Depuis le coup d’État du 5 septembre 2021 orchestré par les forces spéciales sous la direction du colonel Mamadi Doumbouya, la scène politique guinéenne semble avoir perdu de sa substance, réduite à une simple évocation de noms, sans réelle influence ni cohérence. Ce coup de force, initialement perçu par certains leaders politiques comme une opportunité inespérée d’accéder aux plus hautes sphères du pouvoir, n’a finalement été qu’une brève parenthèse d’illusions brisées. Les espoirs de ces figures de proue ont été rapidement anéantis, à l’image d’un verre éclatant en mille morceaux. De l’interdiction des manifestations politiques en passant par la récupération des biens dits spoliés par l’État, ainsi que la mise en place de la Cour de répression des infractions économiques et financières (CRIEF), qui ont tous contribué à éroder davantage la position des leaders politiques, forçant plusieurs d’entre eux à s’exiler à l’étranger.
Il est pour le moins paradoxal qu’au sein d’une société, des intellectuels puissent applaudir un coup d’État militaire. Certains argueront que le troisième mandat du professeur Alpha Condé constituait en lui-même une forme de coup d’État, mais l’histoire semble démontrer qu’il existe bien des nuances entre ces actes de force. L’opposition dite « républicaine » croyait pouvoir définir les contours de la transition post-coup d’État. Ainsi, dès les premiers jours après le putsch, plusieurs figures politiques ont commencé à préparer leur campagne pour l’élection présidentielle à venir, pensant naïvement que le retour à l’ordre constitutionnel serait rapide et qu’ils pourraient se mesurer à nouveau sur la scène électorale.
Parmi ces personnalités, on retrouvait des vétérans tels que Sydia TOURE et Elhadj Cellou Dalein DIALLO, des intellectuels de premier plan comme, Lansana KOUYATE et Ousmane KABA ainsi que de nouveaux visages séduisants tels que Siaka BARRY, Faya MILLIMOUNO et Aliou BAH. Cependant, ces politiciens ont fait fi de la volonté déclarée du Comité national du rassemblement pour le développement (CNRD) de mener une profonde réforme institutionnelle, visant à doter le pays d’une constitution pérenne, capable de résister aux aléas du temps et aux ambitions des hommes.
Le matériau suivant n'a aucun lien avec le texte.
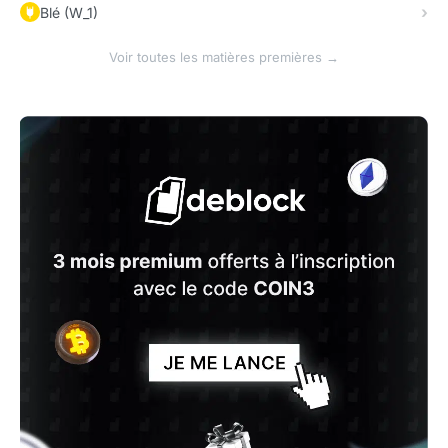
Blé (W_1)
Voir toutes les matières premières →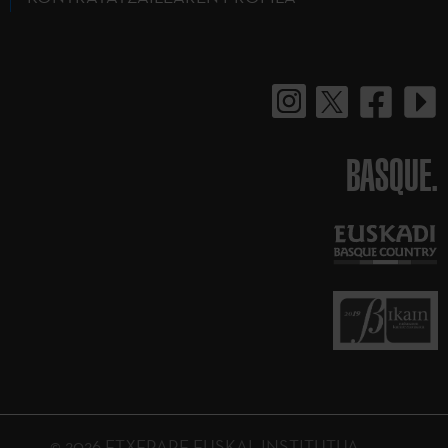
BASQUE.
© 2026 ETXEPARE EUSKAL INSTITUTUA.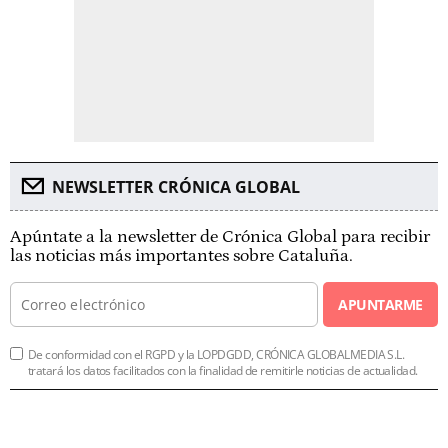
NEWSLETTER CRÓNICA GLOBAL
Apúntate a la newsletter de Crónica Global para recibir
las noticias más importantes sobre Cataluña.
APUNTARME
De conformidad con el RGPD y la LOPDGDD, CRÓNICA GLOBALMEDIA S.L.
tratará los datos facilitados con la finalidad de remitirle noticias de actualidad.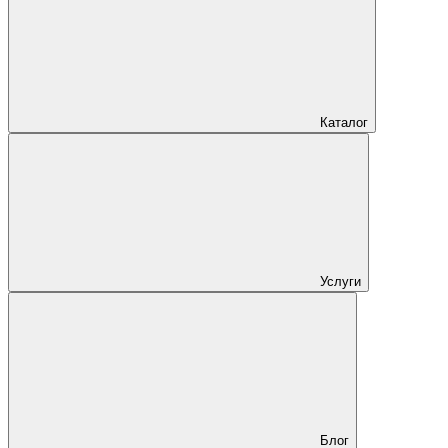
Каталог
Услуги
Блог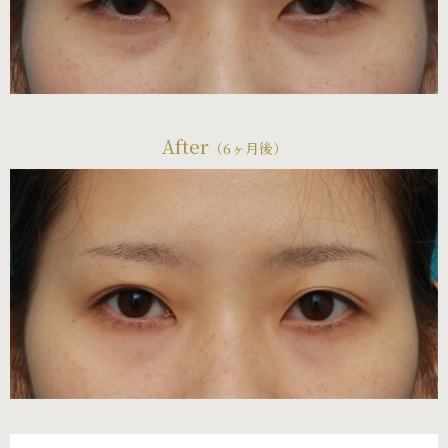
After
（6ヶ月後）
Comme si la constitution était une sorte d’écriture sacrée, intangible et immuable, de toute façon c’est sur cet angle que nos « honorable conseillers nationaux » ont abordé la situation.
Pour la jeune génération de politiciens, la transition était perçue comme une opportunité de consolider leurs positions, convaincus que les anciens leaders seraient écartés par les opérations de « nettoyage ». Toutefois, après trois longues années d’attente, marquées par l’absence de perspectives claires, leurs espoirs se sont progressivement évanouis. Privés de tribunes pour exprimer leurs opinions et de canaux pour transmettre leurs messages, ils se sont retrouvés muselés, les principaux médias du pays ont été fermés sous des prétextes obscurs. Les réunions hebdomadaires des partis se sont transformées en exercices de prudence, où chaque mot est soigneusement pesé pour éviter de s’attirer les foudres du CNRD.
La situation actuelle, selon de nombreux observateurs, découle en grande partie de la crédulité ambiante. La population peine à distinguer entre ceux qui donnent l’illusion de maîtriser leur sujet et ceux qui possèdent réellement les compétences requises. Cette crédulité n’a épargné ni le grand public ni les commentateurs politiques, qui se présentent souvent sous les traits de « journalistes » sans pour autant faire preuve de la rigueur nécessaire. En effet, même si l’on peut reprocher aux leaders traditionnels de l’opposition leur manque de cohérence et d’efficacité, les jeunes acteurs de l’opposition émergente n’ont guère fait mieux. Leurs discours, tout comme ceux de leurs aînés, sont souvent truffés d’incohérences et d’amateurisme, témoignant de la profondeur de la crise politique guinéenne.
Les interventions de Cellou Dalein Diallo depuis son exil, et surtout le silence pesant de Sydia Touré, ne font qu’accentuer la confusion qui règne au sein de la population. Cette dernière, désorientée, se trouve plongée dans une mélasse de peur et d’amertume, ne sachant plus à quel saint se vouer. La scène politique guinéenne est aujourd’hui le théâtre d’un profond désarroi, où les espoirs de renouveau se heurtent à la réalité d’un environnement miné par les incertitudes et les ambitions personnelles.